Now technology companies and others affected by AI are offering answers to President AI’s second executive mandate, “removing barriers to American leadership in artificial intelligence”, which gave the development of Policy AI in favor of growth within 180 days. Hundreds of them have submitted comments to the National Science Foundation and the Office of Science and Technological Policy to influence this policy.
Openai filed 15 pages of comments, asking the federal government to prophesy the states from the creation of AI laws. The company based in San Francisco also cited Deepseek, a Chinese chatbot created for a small fraction of the cost of developed Chatbots developed by the US, saying it was an important “meter of this competition” with China.
If Chinese developers “have unlimited access to data and US companies are left without fair access, the AI fight has ended effectively,” Openai said, asking the US government to convert data to supply its systems.

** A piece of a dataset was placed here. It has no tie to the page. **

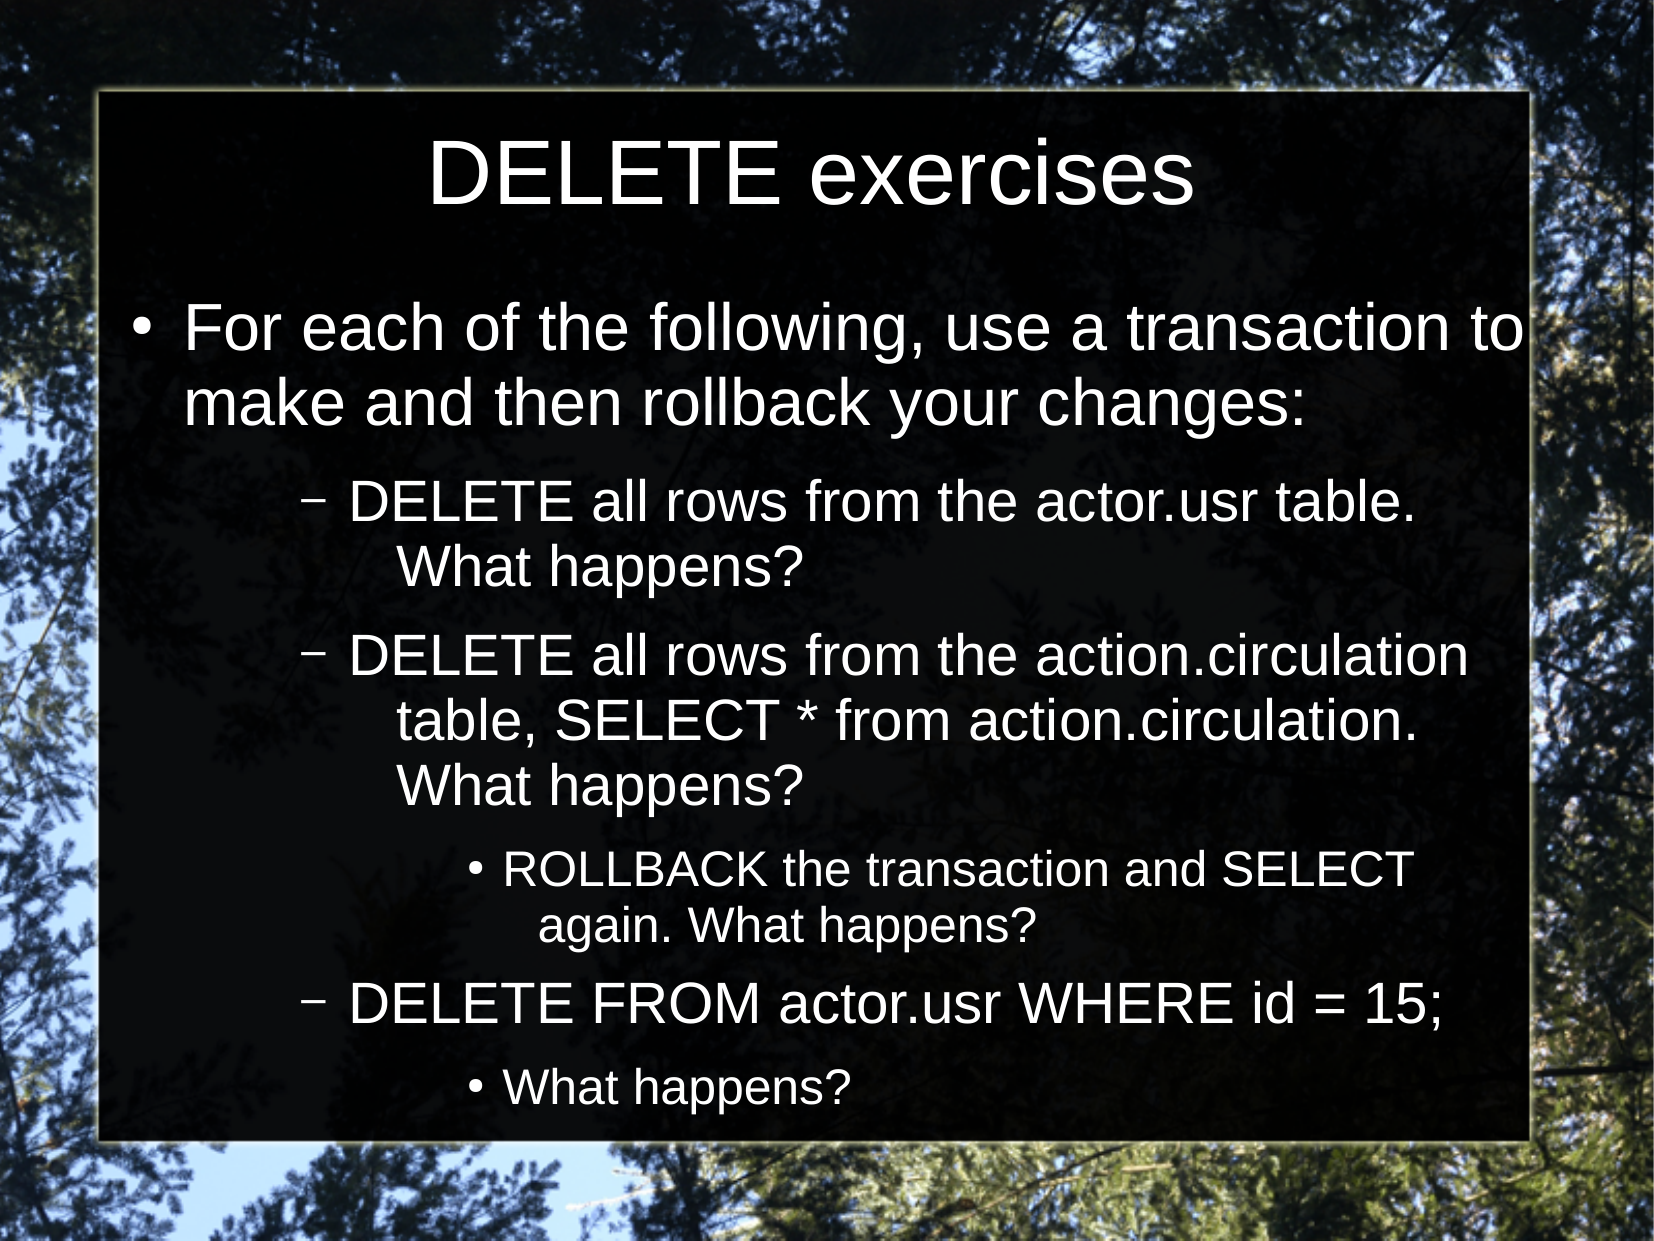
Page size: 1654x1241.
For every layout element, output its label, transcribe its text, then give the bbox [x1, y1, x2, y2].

list For each of the following, use a transaction to make and then rollback your changes: DELETE all rows from the actor.usr table. What happens? DELETE all rows from the action.circulation table, SELECT * from action.circulation. What happens? ROLLBACK the transaction and SELECT again. What happens? DELETE FROM actor.usr WHERE id = 15; What happens? [112, 290, 1536, 1116]
title DELETE exercises [88, 88, 1536, 257]
picture [0, 0, 1654, 1241]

Many technology companies have also claimed that the use of copyright -protected projects to train AI models was legal and that the administration should take their side. Openai, Google and Meta said they believed they had legal access to copyright protected projects such as books, films and art for education.
Meta, which has its own AI model, called Llama, prompted the White House to issue an executive or other action to “clarify that the use of data available for training models is without fair use”.
Google, Meta, Openai and Microsoft have stated that the use of copyright -protected data was legal because the information was transformed during the process of training their models and was not used to reproduce the copyright of the holders of rights. Actors, writers, musicians and publishers argued that technology companies should compensate them for the acquisition and use of their works.
Some technology companies have also pressured Trump’s management to support the “Open Source” AI, which essentially makes the computer code freely available to copy, modify and reuse.
Meta, which holds Facebook, Instagram and WhatsApp, has pushed harder for an open supply policy, which other AI companies, such as Anthropic, have described as an increase in safety risks. Meta has said that open source technology accelerates AI growth and can help newly established businesses to cover the most established companies.
Andreessen Horowitz, a Silicon Valley business fund company with bets on dozens of newly established AI companies, also requested the support of open source models, which many of its companies are based on the creation of AI products.
Andressen Horowitz also gave the most intense arguments against the new regulations for the existing AE laws on security, consumer protection and civil rights are sufficient, the company said.
“It prohibits damage and punish bad actors, but they do not require developers to go through ongoing regulatory wreaths based on speculative fear,” Andreessen Horawitz said in his comments.
Others continued to warn that AI had to be adjusted. Political rights groups have called for systems controls to ensure that they do not discriminate against vulnerable populations in housing and employment decisions.
Artists and publishers stated that AI companies had to reveal the use of intellectual property materials and asked the White House to reject the arguments of the technology industry that the unauthorized use of intellectual property to train their models was within the limits of the law. The Center for Policy AI, a group of reflection and pressure group, has asked third parties for systems for national security vulnerabilities.
“In any other industry, if a product hurts or negatively damages consumers, this project is defective and the same standards should be applied to AI,” said KJ Bagchi, vice president of the Civil Rights and Technology Center, which has submitted one of the requests.